I was raised with a high standard of decorum and manners, that stretched beyond "please and thank you." My mom wanted her sons to be polite, respectful gentleman, period. She especially stressed that with phone conversations. My brother and I both l learned at an early age when Mom was on the telephone, not to interrupt her, and to be quiet so she could hear the other person.
Technology has changed this paradigm in a major way. I will be on my cell phone in public and people will not only say hi or hug me (both are fine) but they will try and have a conversation with me. Sometimes if the call is not important, I will call them back and talk with the live person. However, I have been known to give people the side-eye indicating "I'm on the phone, please do not interrupt. " That matters not to many people.

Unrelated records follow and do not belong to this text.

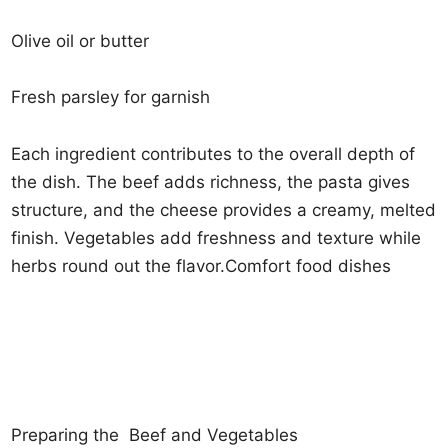
Olive oil or butter
Fresh parsley for garnish
Each ingredient contributes to the overall depth of
the dish. The beef adds richness, the pasta gives
structure, and the cheese provides a creamy, melted
finish. Vegetables add freshness and texture while
herbs round out the flavor.Comfort food dishes
Preparing the Beef and Vegetables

It does seem to be a learned behavior also. Children see their parents interrupting people's conversations in public, so they see nothing wrong with doing the same. One of my best friends has a five year old daughter and he's teaching her the old school manners that we both grew up learning. We were on the phone once and the young child kept hollering and screaming for her daddy. My friend used a stern tone and said "baby I'm on the phone right now, please wait a minute. ". If only more parents did this.
Each year brings a new piece of technology. Windows 8. Samsung Galaxy Tab 8.1. And now the iPhone 5c and 5s. With each new piece of technology comes more features to make personal communication obsolete and irrevelent.
However, being kind and considerate and simply treating others like you want to be treated should never go out of style. If you see someone on the phone, signal or wave at them, then wait until they get off the phone. It's that easy. Rarely does anyone interrupting have a true emergency anyways.
Now even with Blutooth and hands free devices, it often may be difficult to see if someone is on the phone or not. However, once you realize it, the same rules apply.
People don't often realize how much something affects them until they experience it and that's sad.